And to Alicia’s point, after my loss, I went on a desperate search for books about the loss of a baby (the hospital gave me a recommended list). I found very, very little in the bookstores (& I live in a major urban centre)(and the same goes for books on childless/living). I wound up finding the books I wanted (& more) I craved on Amazon. There was no Amazon.ca then, so I had to order from the States (and pay exchange — which was not in my favour at the time — & customs duties) — but it was worth it.

21 Lori Lavender Luz { 09.09.12 at 2:16 pm }

Airquotes used thusly are belittling and demeaning. Can you imagine if we used them when someone had “cancer” or was diagnosed with “multiple sclerosis”?

Love your suggestions for future articles!

22 mrsgreengrass { 09.09.12 at 2:58 pm }

It’s amazing how no one really knows when to have to sex to get pregnant. We’re taught that if you have sex ever….watch out! You’ll be knocked up in a second.

I’m glad that I was on the internet early so I figured it out right away and I’ve taught so many of my friends (in their 30s) because of what I’ve learned from the internet community.

23 lifeintheshwa { 09.09.12 at 9:26 pm }

Infertility is incredibly isolating, and mine is handily combined with recurring pregnancy loss. It is awful to go through, month after month, cycle after cycle. Were it not for friends I’ve made on the internet I hate to think where I would be. The support I received after my 4th miscarriage, a 2nd trimester loss that hit me like a truck has been immeasurable.

I’ve lent out my copy of TCOYF to about 10 women, all of whom have conceived and carried to term two kids since. It is awesome.

24 lifeintheshwa { 09.09.12 at 9:28 pm }

Oh and sorry, if I could also add, I will be teaching my son about TCOYF as well – should he be straight – so he understands his role in reproduction (and preventing it where they want to).

25 Bea { 09.10.12 at 3:49 am }

So let me get this straight… lots of women with fertility problems have trouble predicting ovulation? Well there’s a shock.

What do they mean by the precise day, anyway? As in, day of, or within a small margin of error? Because, I fully believe it’s hard to predict with no margin of error, even when you’re reading the signs right and doing ovulation tests. That’s why they (even on the internet) generally recommend having sex every couple of days either side. To account for the expected margin of error.

- [Exercise 1]
Copy the infertility comment thread word for word between "Oh and sorry, if" and "there’s a shock.", inclusive.
- [Exercise 2]
Continue the infertility comment thread from where it stops.

- [Data]
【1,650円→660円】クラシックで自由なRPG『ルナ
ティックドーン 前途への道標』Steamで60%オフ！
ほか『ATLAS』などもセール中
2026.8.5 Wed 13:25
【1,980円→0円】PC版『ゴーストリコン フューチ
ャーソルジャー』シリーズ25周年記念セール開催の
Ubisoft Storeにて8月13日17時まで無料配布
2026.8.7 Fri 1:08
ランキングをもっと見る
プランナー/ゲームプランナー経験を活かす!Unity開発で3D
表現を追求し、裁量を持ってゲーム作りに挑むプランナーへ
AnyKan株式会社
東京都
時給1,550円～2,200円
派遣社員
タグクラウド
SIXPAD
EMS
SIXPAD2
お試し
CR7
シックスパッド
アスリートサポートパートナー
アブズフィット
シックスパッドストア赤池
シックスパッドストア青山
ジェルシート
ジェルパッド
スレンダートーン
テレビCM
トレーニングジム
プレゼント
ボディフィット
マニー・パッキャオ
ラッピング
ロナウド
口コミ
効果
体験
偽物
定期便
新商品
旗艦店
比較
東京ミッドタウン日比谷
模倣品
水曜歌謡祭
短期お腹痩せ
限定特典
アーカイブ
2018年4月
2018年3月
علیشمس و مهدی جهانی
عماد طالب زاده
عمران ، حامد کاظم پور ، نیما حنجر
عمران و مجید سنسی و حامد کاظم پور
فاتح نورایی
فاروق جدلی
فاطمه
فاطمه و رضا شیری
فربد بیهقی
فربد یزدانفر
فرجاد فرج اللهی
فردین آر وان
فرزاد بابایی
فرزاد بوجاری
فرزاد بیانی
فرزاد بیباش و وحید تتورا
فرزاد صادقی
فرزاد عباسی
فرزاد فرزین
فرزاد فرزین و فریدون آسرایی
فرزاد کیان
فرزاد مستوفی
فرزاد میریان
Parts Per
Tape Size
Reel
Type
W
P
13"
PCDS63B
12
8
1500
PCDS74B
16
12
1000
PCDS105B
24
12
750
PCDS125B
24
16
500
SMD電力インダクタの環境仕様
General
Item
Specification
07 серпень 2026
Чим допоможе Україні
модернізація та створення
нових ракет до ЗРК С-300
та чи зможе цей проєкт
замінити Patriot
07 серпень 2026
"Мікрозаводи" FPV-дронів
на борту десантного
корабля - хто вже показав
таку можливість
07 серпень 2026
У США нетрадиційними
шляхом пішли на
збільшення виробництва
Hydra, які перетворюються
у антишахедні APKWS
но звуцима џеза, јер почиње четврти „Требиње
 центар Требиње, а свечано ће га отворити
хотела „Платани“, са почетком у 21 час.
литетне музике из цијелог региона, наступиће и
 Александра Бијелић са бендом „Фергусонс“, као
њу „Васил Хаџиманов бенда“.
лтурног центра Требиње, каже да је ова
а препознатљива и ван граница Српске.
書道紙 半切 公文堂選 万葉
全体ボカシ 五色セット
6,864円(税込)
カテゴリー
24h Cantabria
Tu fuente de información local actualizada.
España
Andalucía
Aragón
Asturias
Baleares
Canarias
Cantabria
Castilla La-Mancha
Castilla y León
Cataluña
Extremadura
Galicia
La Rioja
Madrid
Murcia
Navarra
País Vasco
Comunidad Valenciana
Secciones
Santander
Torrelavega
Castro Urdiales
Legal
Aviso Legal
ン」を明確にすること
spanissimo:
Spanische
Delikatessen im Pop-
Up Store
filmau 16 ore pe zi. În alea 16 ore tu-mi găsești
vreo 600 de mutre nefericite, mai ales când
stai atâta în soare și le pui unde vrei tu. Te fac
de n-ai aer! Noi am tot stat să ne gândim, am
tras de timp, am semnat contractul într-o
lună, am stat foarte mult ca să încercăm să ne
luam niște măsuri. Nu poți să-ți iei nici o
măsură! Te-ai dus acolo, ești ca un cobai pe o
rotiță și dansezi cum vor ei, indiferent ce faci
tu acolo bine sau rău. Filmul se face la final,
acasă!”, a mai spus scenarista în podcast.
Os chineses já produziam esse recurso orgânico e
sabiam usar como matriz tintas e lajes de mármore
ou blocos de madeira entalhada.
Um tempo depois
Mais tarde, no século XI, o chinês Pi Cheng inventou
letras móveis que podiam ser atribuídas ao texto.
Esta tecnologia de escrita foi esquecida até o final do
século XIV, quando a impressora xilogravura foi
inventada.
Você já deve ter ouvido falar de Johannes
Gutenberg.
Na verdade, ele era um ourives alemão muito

- [Final answer 1]
Oh and sorry, if I could also add, I will be teaching my son about TCOYF as well – should he be straight – so he understands his role in reproduction (and preventing it where they want to).

25 Bea { 09.10.12 at 3:49 am }

So let me get this straight… lots of women with fertility problems have trouble predicting ovulation? Well there’s a shock.

- [Final answer 2]
Yes, the clinics should be doing due diligence to make sure couples understand fertility before prescribing IVF. Unfortunately, I don’t think as much of this is being done as we would like to hope. That said, a lot of specialists even go to the extent of tracking cycles before prescribing any medication as well, so there’s a range of practices and lots of great doctors.

The trouble with looking for information on the internet is that people don’t have very good filters for fact vs fiction. They are often very new to the whole subject and huge amounts of information with no scientific/biological framework or literacy can get very confusing. To be honest, this is not just about infertility- I’m not sure how to promote clear, cool, logical consideration and digestion of facts in our society, but I am sure we need to try harder. Much harder. Starting in primary school, or earlier, but continuing without ceasing.

Blogland has its flaws in this respect, but it really comes out in the message boards which can be quite hysterical at their worst to the point of being quite misleading. The benefit of internet research is definitely there, but the wise internetter takes internet information for what it is and knows how to follow up sensibly.

I don’t think that article really helps in the above regard.